Court Opinion

ID: 9769600
Source: CourtListenerOpinion
Date Created: 2023-08-29 14:55:27.304037+00
Date Added: 2024-06-11T15:38:27.755943
License: Public Domain

DOYLE, Justice,
dissenting.
I respectfully dissent from the majority opinion ordering that the name of the relator, Harmon Hoot, be placed on the general election ballot as an independent candidate.
It is undisputed that the provisions of the Election Code with reference to the placing of the names of independent candidates upon the general election ballot are mandatory and must be strictly complied with. McWaters v. Tucker, 249 S.W.2d 80 (Tex.Civ.App.—Galveston 1952, no writ); Geiger v. DeBusk, 534 S.W.2d 437 (Tex.Civ.App.—Dallas 1976, no writ).
The respondent has raised several irregularity issues in connection with the relator’s application which warrant serious consideration. Two of such issues concern the sufficiency of addresses appearing on the application and the adequacy of the affidavit required by article 13.51. It is undisputed that if the challenged signers’ addresses and affidavits are not allowed to stand, the relator’s application would not have the required signatures.
The Election Code, article 13.50, Subdivision 5, provides in part, that “the application shall show each signer’s address, .... ” The Legislature has not defined “address” in the article. Therefore, we are required to give the word its meaning based on ordinary usage. The addresses under challenge in the case before us fail to include the city in which a number of the signers live. In Tyler v. Cook, 576 S.W.2d 769 (Tex.Sup.Ct.1980), the Texas Supreme *765Court did not rule on a similar address challenge, finding it unnecessary in order to decide the question before it. However, I can not conceive of an address as employed in the ordinary course of usage, as being complete and meaningful, that gives only a house number or post office box number, and omitting all reference to a city. The cases that have considered the address question under Article 13.08 of the Elec.Code, have uniformly held that the omission of the name of the city in a signer’s address is fatal to that name. Shields v. Upham, 597 S.W.2d 502 (Tex.Civ.App.—El Paso 1980, no writ); Gray v. Vance, 567 S.W.2d 16 (Tex.Civ.App.-Fort Worth 1978, no writ); Pierce v. Peters, 599 S.W.2d 849 (Tex.Civ.App.-San Antonio 1980, no writ). Under the rationale found in these cases, I fail to see how the address requirement would be interpreted differently for a signer under Article 13.50 than from one under Article 13.08. With or without the specificity as to address set out in Article 13.08(d), I think we are required to give the word “address” its ordinary meaning until the Legislature defines it.
As to a signer of an application under Article 13.50 of the Election Code making an affidavit to the effect that he has not “voted at either the general primary election or the runoff primary election of any party,” when the runoff primary election is yet to come, we are confronted with an impossible situation. No signer can make such an affidavit under the present wording of the statute. In Tyler v. Cook, supra, the dissent of Chief Justice Cadena, of the San Antonio Civil Appeals Court in 573 S.W.2d 567 at page 571, summarizes my position on the affidavit. He states:
Unless we attribute an almost complete lack of knowledge of grammar to our legislators, we cannot escape the conclusion that the statutory scheme requires that the signatures be gathered after the general primary election or the runoff primary election, as the case may be. It is utter foolishness to require a person to state that he has not participated in an event which is not to occur until some future date.
In reversing Tyler v. Cook, supra, Justice Barrow of the Texas Supreme Court reasoned similarly.
I would deny the mandamus and order the cause dismissed.

::::::::::

Requirement: Can you repeat, word for word, the stretch of the dissenting opinion from "In reversing Tyler" through "the cause dismissed."?

Stored entries

::::::::::

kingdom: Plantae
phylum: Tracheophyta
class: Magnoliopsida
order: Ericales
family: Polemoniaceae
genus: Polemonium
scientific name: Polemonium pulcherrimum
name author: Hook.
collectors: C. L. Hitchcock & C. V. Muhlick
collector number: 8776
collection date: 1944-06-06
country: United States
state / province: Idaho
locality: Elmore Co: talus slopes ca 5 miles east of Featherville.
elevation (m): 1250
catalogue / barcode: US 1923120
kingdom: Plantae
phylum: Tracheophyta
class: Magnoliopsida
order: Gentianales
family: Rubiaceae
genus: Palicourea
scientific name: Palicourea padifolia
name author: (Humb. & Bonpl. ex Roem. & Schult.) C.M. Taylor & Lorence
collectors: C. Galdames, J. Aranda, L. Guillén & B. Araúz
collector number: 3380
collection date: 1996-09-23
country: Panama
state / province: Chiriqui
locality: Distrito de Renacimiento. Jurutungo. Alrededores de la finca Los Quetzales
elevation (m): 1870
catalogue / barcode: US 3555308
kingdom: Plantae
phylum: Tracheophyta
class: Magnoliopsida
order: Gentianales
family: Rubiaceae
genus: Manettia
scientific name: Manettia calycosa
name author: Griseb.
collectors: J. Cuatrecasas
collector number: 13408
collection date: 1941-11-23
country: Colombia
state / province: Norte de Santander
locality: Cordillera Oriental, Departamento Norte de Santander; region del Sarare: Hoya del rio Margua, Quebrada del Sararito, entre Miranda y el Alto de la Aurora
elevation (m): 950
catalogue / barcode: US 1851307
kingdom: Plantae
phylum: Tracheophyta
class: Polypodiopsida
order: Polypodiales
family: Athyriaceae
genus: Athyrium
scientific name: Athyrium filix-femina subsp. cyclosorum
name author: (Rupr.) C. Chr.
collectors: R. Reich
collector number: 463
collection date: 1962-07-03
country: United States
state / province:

::::::::::

Answer for this exercise:
In reversing Tyler v. Cook, supra, Justice Barrow of the Texas Supreme Court reasoned similarly.
I would deny the mandamus and order the cause dismissed.